## Exercise
Write out again, exactly as they appear, the lines from the start of the data below through the line with "14: (353, 268, 8.24)"; no pictures.

● ● ●

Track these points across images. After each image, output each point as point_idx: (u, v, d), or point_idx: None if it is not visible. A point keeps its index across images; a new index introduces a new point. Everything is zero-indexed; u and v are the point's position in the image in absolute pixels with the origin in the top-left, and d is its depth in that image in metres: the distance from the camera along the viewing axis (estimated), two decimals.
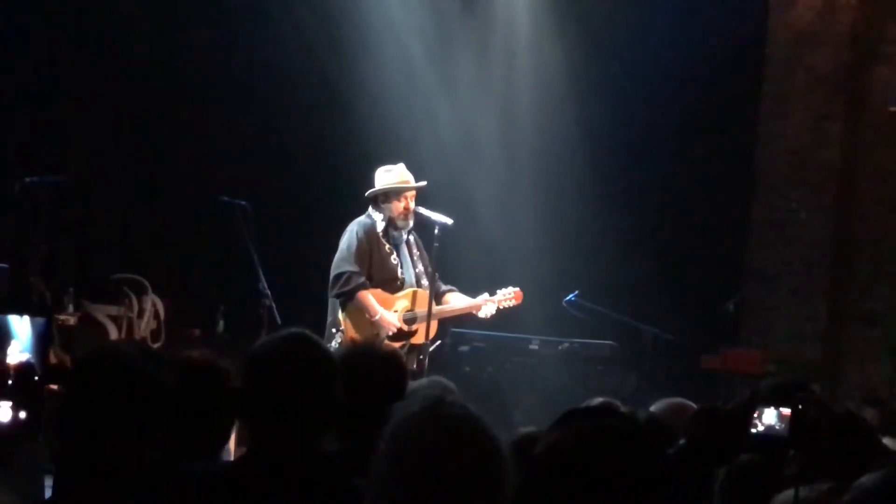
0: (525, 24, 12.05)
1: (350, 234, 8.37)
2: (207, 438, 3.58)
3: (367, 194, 8.46)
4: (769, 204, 11.46)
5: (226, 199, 9.05)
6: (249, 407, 3.17)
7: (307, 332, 3.26)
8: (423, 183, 8.48)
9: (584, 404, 5.25)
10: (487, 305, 8.54)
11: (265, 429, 3.14)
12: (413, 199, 8.41)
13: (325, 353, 3.26)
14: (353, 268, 8.24)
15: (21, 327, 3.58)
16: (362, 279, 8.25)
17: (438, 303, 8.45)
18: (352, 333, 8.18)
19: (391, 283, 8.39)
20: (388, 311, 8.30)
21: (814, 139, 11.30)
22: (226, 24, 10.96)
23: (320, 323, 8.28)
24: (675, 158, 11.60)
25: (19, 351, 3.64)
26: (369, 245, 8.32)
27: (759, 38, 11.55)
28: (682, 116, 11.57)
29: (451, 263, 8.88)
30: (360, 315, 8.26)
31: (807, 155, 11.31)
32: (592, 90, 11.57)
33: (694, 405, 4.60)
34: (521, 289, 8.69)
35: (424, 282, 8.44)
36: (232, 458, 5.75)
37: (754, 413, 3.42)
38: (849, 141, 11.28)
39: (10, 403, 3.34)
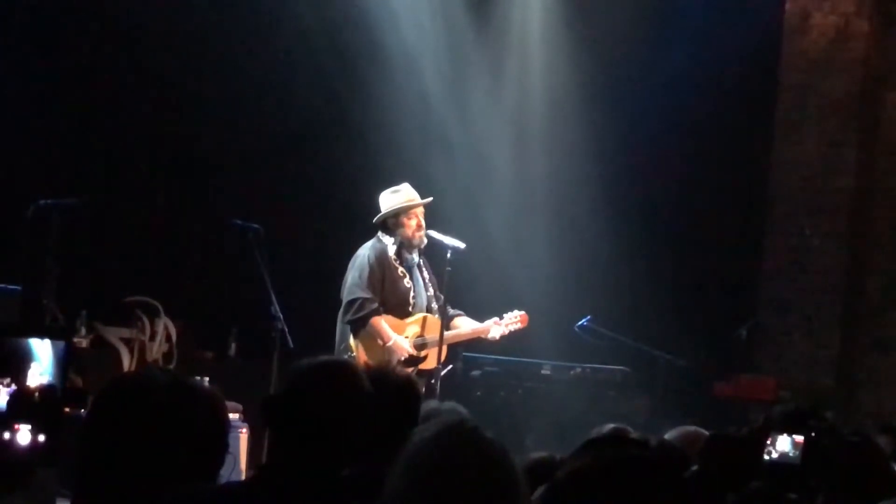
0: (539, 50, 12.05)
1: (361, 261, 8.33)
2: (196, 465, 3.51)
3: (375, 220, 8.44)
4: (783, 230, 11.45)
5: (238, 222, 9.03)
6: (283, 421, 3.18)
7: (353, 362, 3.31)
8: (430, 199, 8.47)
9: (595, 430, 5.24)
10: (495, 328, 8.53)
11: (291, 446, 3.15)
12: (423, 215, 8.40)
13: (367, 386, 3.30)
14: (366, 294, 8.21)
15: (42, 350, 3.55)
16: (375, 305, 8.23)
17: (447, 328, 8.43)
18: (364, 359, 8.14)
19: (403, 307, 8.36)
20: (400, 336, 8.28)
21: (827, 166, 11.29)
22: (241, 49, 10.98)
23: (332, 347, 8.27)
24: (688, 184, 11.60)
25: (39, 374, 3.61)
26: (381, 271, 8.28)
27: (772, 64, 11.56)
28: (696, 142, 11.56)
29: (463, 287, 8.86)
30: (373, 341, 8.23)
31: (820, 181, 11.29)
32: (606, 115, 11.56)
33: (707, 433, 4.59)
34: (533, 313, 8.68)
35: (435, 305, 8.42)
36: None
37: (767, 440, 3.41)
38: (862, 167, 11.27)
39: (29, 426, 3.31)
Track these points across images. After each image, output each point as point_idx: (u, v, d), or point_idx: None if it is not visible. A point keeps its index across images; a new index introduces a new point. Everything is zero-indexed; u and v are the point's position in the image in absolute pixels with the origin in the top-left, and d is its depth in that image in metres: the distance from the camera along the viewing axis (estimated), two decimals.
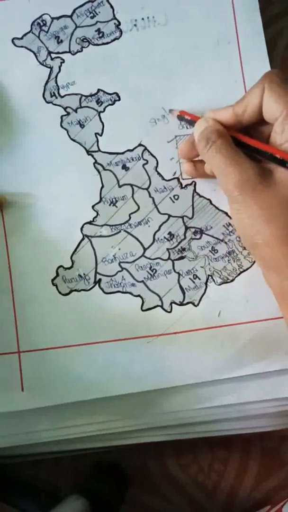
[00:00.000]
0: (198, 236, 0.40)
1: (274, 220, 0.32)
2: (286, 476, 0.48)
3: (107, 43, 0.41)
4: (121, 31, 0.41)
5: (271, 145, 0.35)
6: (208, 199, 0.40)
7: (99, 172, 0.40)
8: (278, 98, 0.33)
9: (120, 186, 0.40)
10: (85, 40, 0.41)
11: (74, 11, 0.41)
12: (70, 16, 0.41)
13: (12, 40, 0.41)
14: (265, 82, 0.33)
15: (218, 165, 0.34)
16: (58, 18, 0.41)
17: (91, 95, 0.40)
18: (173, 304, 0.40)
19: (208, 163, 0.36)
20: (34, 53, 0.41)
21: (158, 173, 0.40)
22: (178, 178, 0.40)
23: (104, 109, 0.40)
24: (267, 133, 0.35)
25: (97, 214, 0.40)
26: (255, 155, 0.34)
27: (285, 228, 0.32)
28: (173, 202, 0.40)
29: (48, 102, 0.40)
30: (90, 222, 0.40)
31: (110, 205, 0.40)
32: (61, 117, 0.40)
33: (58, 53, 0.41)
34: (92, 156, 0.40)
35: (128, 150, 0.40)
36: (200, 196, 0.40)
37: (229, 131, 0.35)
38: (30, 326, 0.39)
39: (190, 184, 0.40)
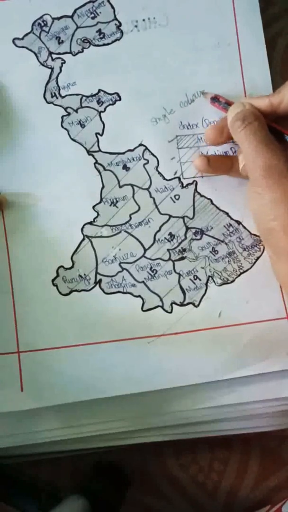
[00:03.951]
0: (198, 237, 0.40)
1: None
2: (286, 476, 0.48)
3: (108, 43, 0.41)
4: (122, 32, 0.41)
5: None
6: (209, 199, 0.40)
7: (99, 172, 0.40)
8: None
9: (120, 186, 0.40)
10: (86, 40, 0.41)
11: (75, 11, 0.41)
12: (71, 17, 0.41)
13: (13, 40, 0.41)
14: None
15: (250, 146, 0.34)
16: (59, 18, 0.41)
17: (91, 95, 0.40)
18: (173, 305, 0.40)
19: (240, 143, 0.36)
20: (35, 54, 0.41)
21: (159, 173, 0.40)
22: (179, 178, 0.40)
23: (105, 109, 0.40)
24: None
25: (98, 214, 0.40)
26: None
27: None
28: (174, 202, 0.40)
29: (48, 103, 0.41)
30: (90, 223, 0.40)
31: (110, 205, 0.40)
32: (62, 117, 0.40)
33: (59, 53, 0.41)
34: (93, 156, 0.40)
35: (129, 150, 0.40)
36: (201, 196, 0.40)
37: (267, 119, 0.36)
38: (30, 326, 0.39)
39: (191, 183, 0.40)
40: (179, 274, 0.40)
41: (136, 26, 0.41)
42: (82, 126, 0.40)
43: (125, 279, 0.40)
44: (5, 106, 0.40)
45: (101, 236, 0.40)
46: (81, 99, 0.40)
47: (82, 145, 0.40)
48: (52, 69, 0.41)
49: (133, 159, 0.40)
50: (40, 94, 0.41)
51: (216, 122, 0.40)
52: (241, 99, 0.37)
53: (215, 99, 0.39)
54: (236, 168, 0.39)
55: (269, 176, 0.33)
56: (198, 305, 0.40)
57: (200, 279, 0.40)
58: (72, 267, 0.40)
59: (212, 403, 0.40)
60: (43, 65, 0.41)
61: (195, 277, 0.40)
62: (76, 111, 0.40)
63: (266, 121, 0.36)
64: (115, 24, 0.41)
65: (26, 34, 0.41)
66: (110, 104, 0.40)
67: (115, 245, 0.40)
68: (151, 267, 0.40)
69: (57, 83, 0.41)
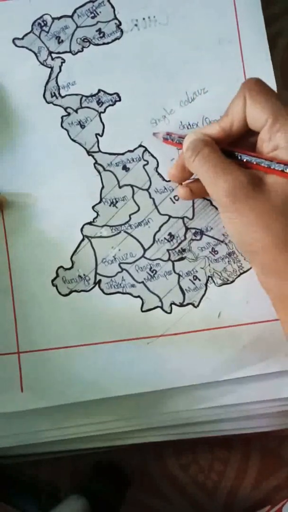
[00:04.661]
0: (198, 237, 0.40)
1: (271, 226, 0.32)
2: (286, 476, 0.48)
3: (108, 43, 0.41)
4: (122, 31, 0.41)
5: (258, 153, 0.34)
6: (209, 200, 0.40)
7: (99, 173, 0.40)
8: (260, 107, 0.32)
9: (120, 187, 0.40)
10: (85, 40, 0.41)
11: (75, 11, 0.40)
12: (71, 16, 0.40)
13: (13, 40, 0.40)
14: (246, 92, 0.33)
15: (207, 174, 0.33)
16: (58, 18, 0.40)
17: (91, 96, 0.40)
18: (173, 305, 0.40)
19: (196, 173, 0.35)
20: (35, 53, 0.41)
21: (159, 174, 0.40)
22: None
23: (105, 110, 0.40)
24: (254, 141, 0.35)
25: (97, 214, 0.40)
26: (248, 166, 0.34)
27: (282, 233, 0.31)
28: (174, 202, 0.40)
29: (48, 103, 0.40)
30: (90, 223, 0.40)
31: (110, 205, 0.40)
32: (62, 117, 0.40)
33: (58, 53, 0.41)
34: (93, 156, 0.40)
35: (129, 151, 0.40)
36: None
37: (219, 146, 0.35)
38: (30, 327, 0.39)
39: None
40: (179, 275, 0.40)
41: (136, 25, 0.41)
42: (82, 126, 0.40)
43: (124, 280, 0.40)
44: (5, 106, 0.40)
45: (100, 237, 0.40)
46: (81, 99, 0.40)
47: (82, 146, 0.40)
48: (52, 68, 0.40)
49: (133, 160, 0.40)
50: (40, 94, 0.40)
51: (175, 161, 0.39)
52: (193, 132, 0.36)
53: (168, 136, 0.38)
54: None
55: (235, 200, 0.32)
56: (198, 305, 0.39)
57: (199, 280, 0.40)
58: (71, 267, 0.40)
59: (212, 403, 0.40)
60: (43, 64, 0.40)
61: (195, 277, 0.40)
62: (76, 111, 0.40)
63: (223, 147, 0.34)
64: (115, 23, 0.41)
65: (26, 34, 0.41)
66: (110, 105, 0.40)
67: (115, 245, 0.40)
68: (150, 268, 0.40)
69: (56, 82, 0.40)
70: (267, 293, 0.35)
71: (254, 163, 0.33)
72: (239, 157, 0.34)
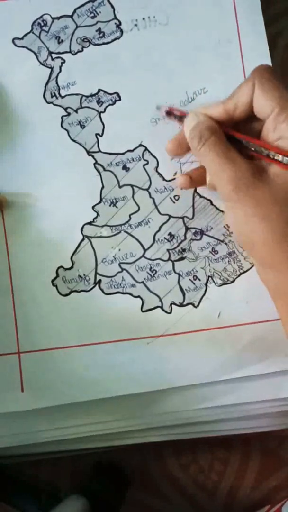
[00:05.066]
0: (198, 237, 0.40)
1: (270, 218, 0.31)
2: (286, 476, 0.48)
3: (108, 43, 0.41)
4: (121, 31, 0.41)
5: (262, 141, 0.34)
6: (209, 200, 0.40)
7: (99, 173, 0.40)
8: (269, 95, 0.32)
9: (120, 187, 0.40)
10: (85, 40, 0.41)
11: (74, 11, 0.40)
12: (71, 16, 0.40)
13: (13, 40, 0.40)
14: (255, 78, 0.32)
15: (211, 163, 0.33)
16: (58, 18, 0.40)
17: (91, 95, 0.40)
18: (173, 305, 0.40)
19: (201, 161, 0.35)
20: (35, 53, 0.40)
21: (159, 174, 0.40)
22: None
23: (105, 110, 0.40)
24: (258, 129, 0.34)
25: (97, 214, 0.40)
26: (249, 152, 0.34)
27: (282, 226, 0.31)
28: (174, 202, 0.40)
29: (48, 103, 0.40)
30: (90, 223, 0.40)
31: (110, 205, 0.40)
32: (62, 117, 0.40)
33: (58, 53, 0.41)
34: (93, 156, 0.40)
35: (129, 151, 0.40)
36: (201, 197, 0.40)
37: (225, 127, 0.34)
38: (30, 327, 0.39)
39: (190, 188, 0.40)
40: (179, 275, 0.40)
41: (136, 25, 0.41)
42: (82, 126, 0.40)
43: (124, 280, 0.40)
44: (5, 106, 0.40)
45: (100, 236, 0.40)
46: (81, 99, 0.40)
47: (82, 146, 0.40)
48: (52, 68, 0.40)
49: (133, 160, 0.40)
50: (40, 94, 0.40)
51: (174, 135, 0.38)
52: (195, 109, 0.36)
53: (169, 112, 0.38)
54: None
55: (238, 189, 0.32)
56: (198, 305, 0.39)
57: (199, 280, 0.40)
58: (71, 267, 0.40)
59: (212, 403, 0.40)
60: (43, 64, 0.40)
61: (195, 277, 0.40)
62: (76, 111, 0.40)
63: (225, 130, 0.34)
64: (115, 23, 0.41)
65: (26, 34, 0.41)
66: (110, 105, 0.40)
67: (115, 245, 0.40)
68: (150, 268, 0.40)
69: (56, 82, 0.40)
70: (265, 285, 0.35)
71: (253, 149, 0.33)
72: (242, 142, 0.34)
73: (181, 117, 0.37)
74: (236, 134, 0.34)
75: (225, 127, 0.35)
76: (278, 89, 0.32)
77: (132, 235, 0.40)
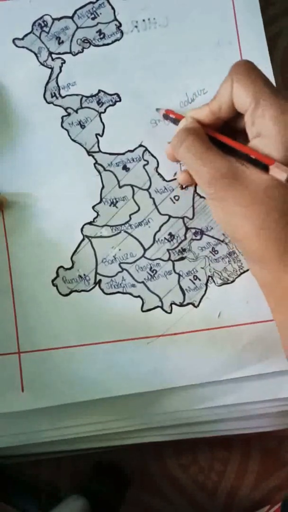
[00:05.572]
0: (198, 237, 0.40)
1: (249, 214, 0.32)
2: (286, 476, 0.48)
3: (108, 44, 0.41)
4: (122, 32, 0.41)
5: (243, 138, 0.34)
6: None
7: (99, 173, 0.40)
8: (245, 90, 0.32)
9: (120, 187, 0.40)
10: (86, 41, 0.41)
11: (75, 12, 0.41)
12: (71, 17, 0.41)
13: (13, 40, 0.41)
14: (233, 74, 0.33)
15: (189, 164, 0.34)
16: (59, 19, 0.41)
17: (91, 96, 0.40)
18: (173, 305, 0.40)
19: (183, 163, 0.35)
20: (35, 54, 0.41)
21: (159, 174, 0.40)
22: None
23: (105, 110, 0.40)
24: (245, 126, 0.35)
25: (98, 214, 0.40)
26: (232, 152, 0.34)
27: (261, 222, 0.31)
28: (174, 202, 0.40)
29: (48, 103, 0.40)
30: (90, 223, 0.40)
31: (110, 205, 0.40)
32: (62, 117, 0.40)
33: (59, 53, 0.41)
34: (93, 156, 0.40)
35: (129, 151, 0.40)
36: (201, 197, 0.40)
37: (208, 129, 0.35)
38: (30, 327, 0.39)
39: (191, 184, 0.40)
40: (179, 274, 0.40)
41: (136, 26, 0.41)
42: (82, 127, 0.40)
43: (124, 279, 0.40)
44: (5, 106, 0.40)
45: (101, 236, 0.40)
46: (81, 100, 0.40)
47: (82, 146, 0.40)
48: (52, 69, 0.41)
49: (133, 160, 0.40)
50: (40, 94, 0.41)
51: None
52: (187, 113, 0.36)
53: (166, 115, 0.38)
54: None
55: (219, 188, 0.32)
56: (198, 305, 0.40)
57: (200, 279, 0.40)
58: (72, 267, 0.40)
59: (212, 403, 0.40)
60: (43, 65, 0.41)
61: (195, 277, 0.40)
62: (76, 111, 0.40)
63: (207, 131, 0.34)
64: (115, 25, 0.41)
65: (26, 34, 0.41)
66: (110, 105, 0.40)
67: (115, 245, 0.40)
68: (150, 267, 0.40)
69: (57, 83, 0.41)
70: (254, 278, 0.35)
71: (234, 150, 0.33)
72: (226, 148, 0.34)
73: (177, 120, 0.37)
74: (216, 135, 0.35)
75: (208, 128, 0.35)
76: (255, 84, 0.32)
77: (132, 235, 0.40)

● ● ●

## Final answer
Track these points across images. After each image, output each point as point_idx: (u, v, d), or point_idx: None if it is not visible. A point keeps its index across images; a new index introduces a new point. Everything is zero-indexed; u and v are the point's position in the image in absolute pixels with the origin in the top-left, and d is its depth in that image in metres: the distance from the camera along the viewing axis (estimated), two decimals.
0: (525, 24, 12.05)
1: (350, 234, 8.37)
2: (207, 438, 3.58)
3: (367, 194, 8.46)
4: (769, 204, 11.46)
5: (226, 199, 9.05)
6: (249, 407, 3.17)
7: (307, 332, 3.26)
8: (423, 183, 8.48)
9: (584, 404, 5.25)
10: (487, 305, 8.54)
11: (265, 429, 3.14)
12: (413, 199, 8.41)
13: (325, 353, 3.26)
14: (353, 268, 8.24)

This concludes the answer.